══ THE INPUT
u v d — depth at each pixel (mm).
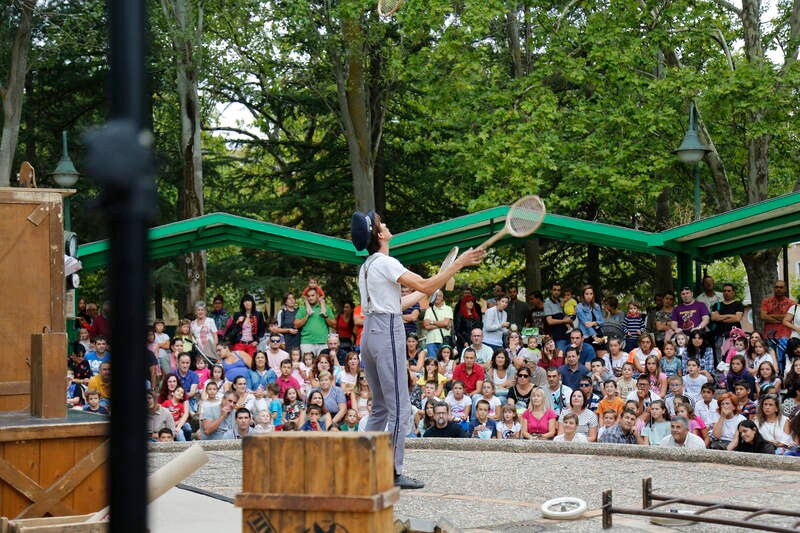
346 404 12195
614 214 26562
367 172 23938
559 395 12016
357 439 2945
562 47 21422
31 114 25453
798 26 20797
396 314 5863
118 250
════
**INSTRUCTIONS TO FOLLOW:** Return the data above unchanged. Pictures are not part of the copy.

**SOLVED EXERCISE:**
u v d — depth at each pixel (mm).
346 404 12195
614 214 26562
367 172 23938
559 395 12016
357 439 2945
562 47 21422
31 114 25453
798 26 20797
396 314 5863
118 250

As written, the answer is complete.